*TASK TO COMPLETE:*
Below are records; how many of their lines hold the string "pixels"? Reply with nothing but the number.

*ENTRIES PROVIDED:*
--- START ---

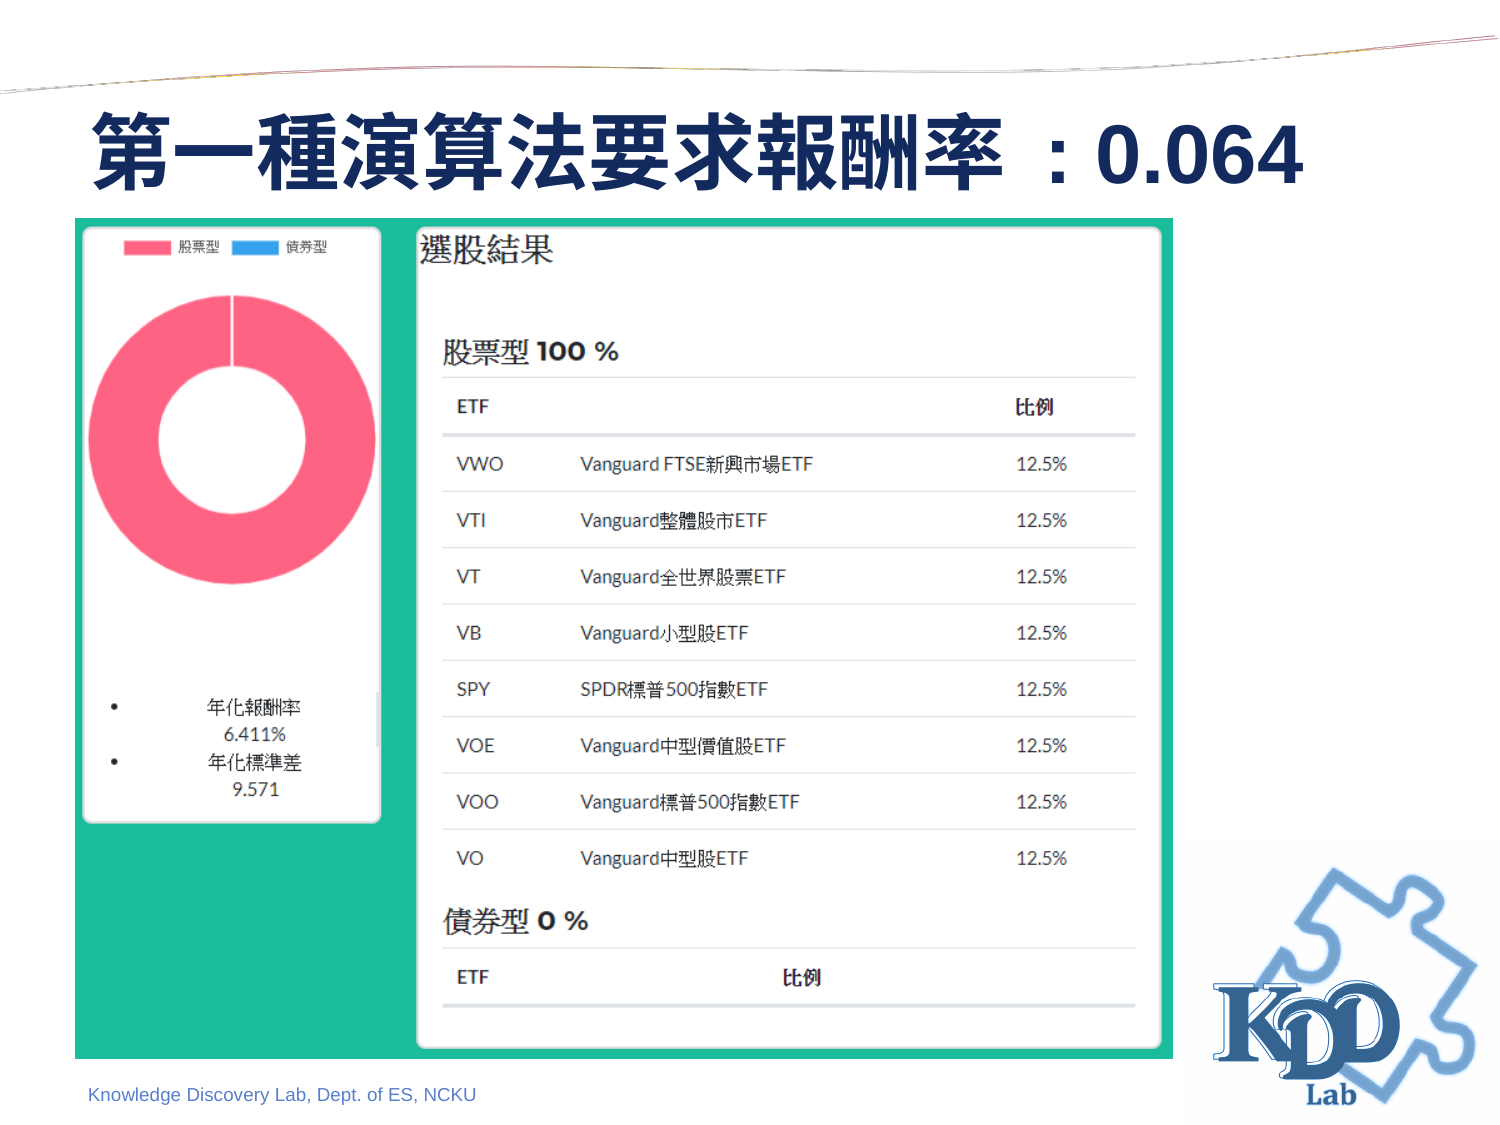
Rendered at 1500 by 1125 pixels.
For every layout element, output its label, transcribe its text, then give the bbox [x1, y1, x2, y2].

--- END ---
--- START ---

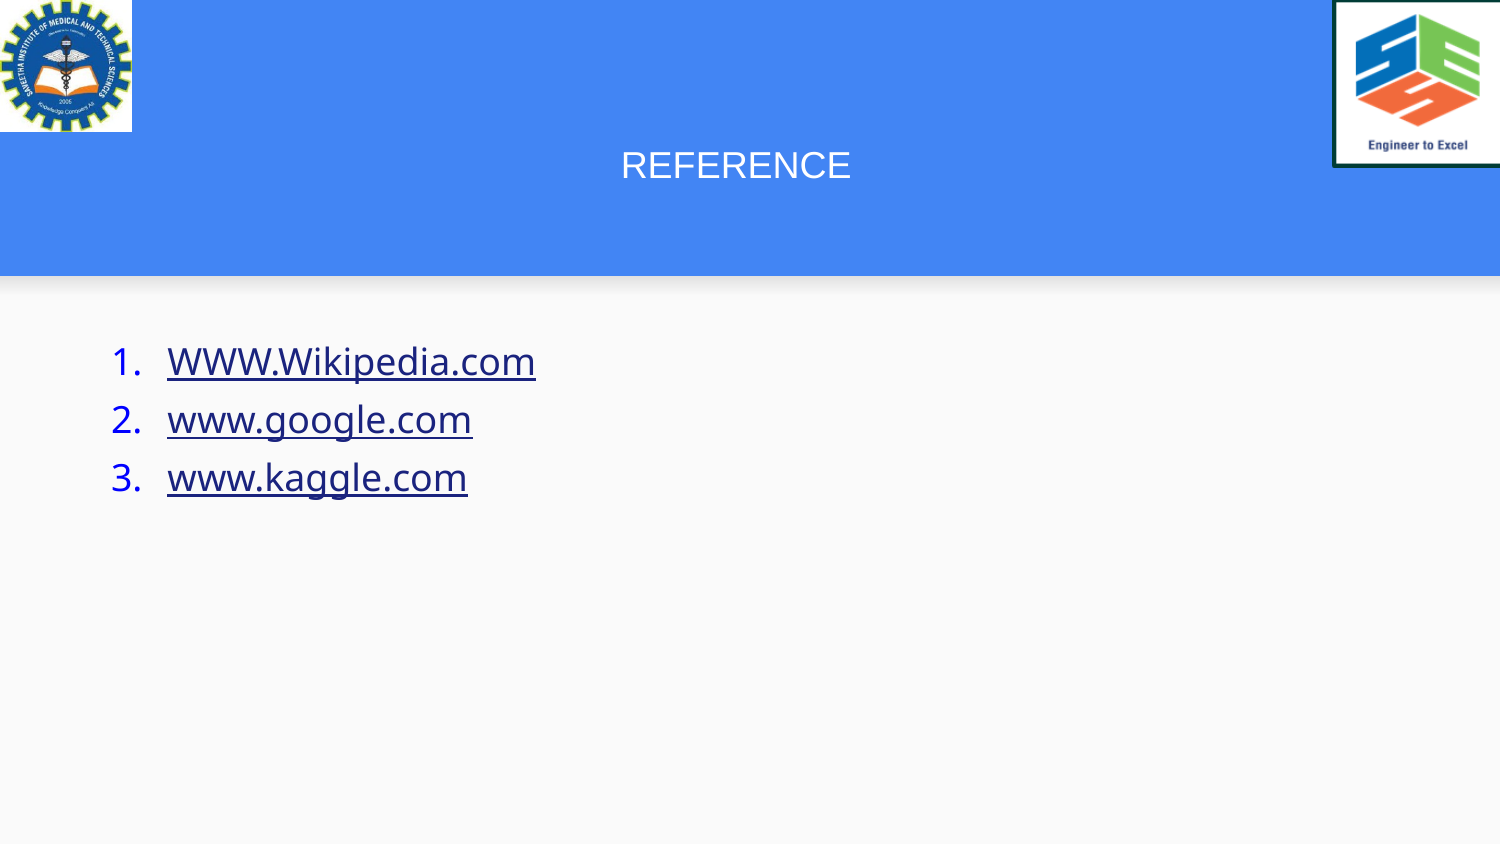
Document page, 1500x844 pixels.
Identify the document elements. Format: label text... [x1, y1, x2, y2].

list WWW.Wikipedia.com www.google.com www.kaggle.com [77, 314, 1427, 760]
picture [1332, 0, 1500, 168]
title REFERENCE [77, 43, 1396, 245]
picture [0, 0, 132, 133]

--- END ---

*RESULT FOR THIS EXERCISE:*
2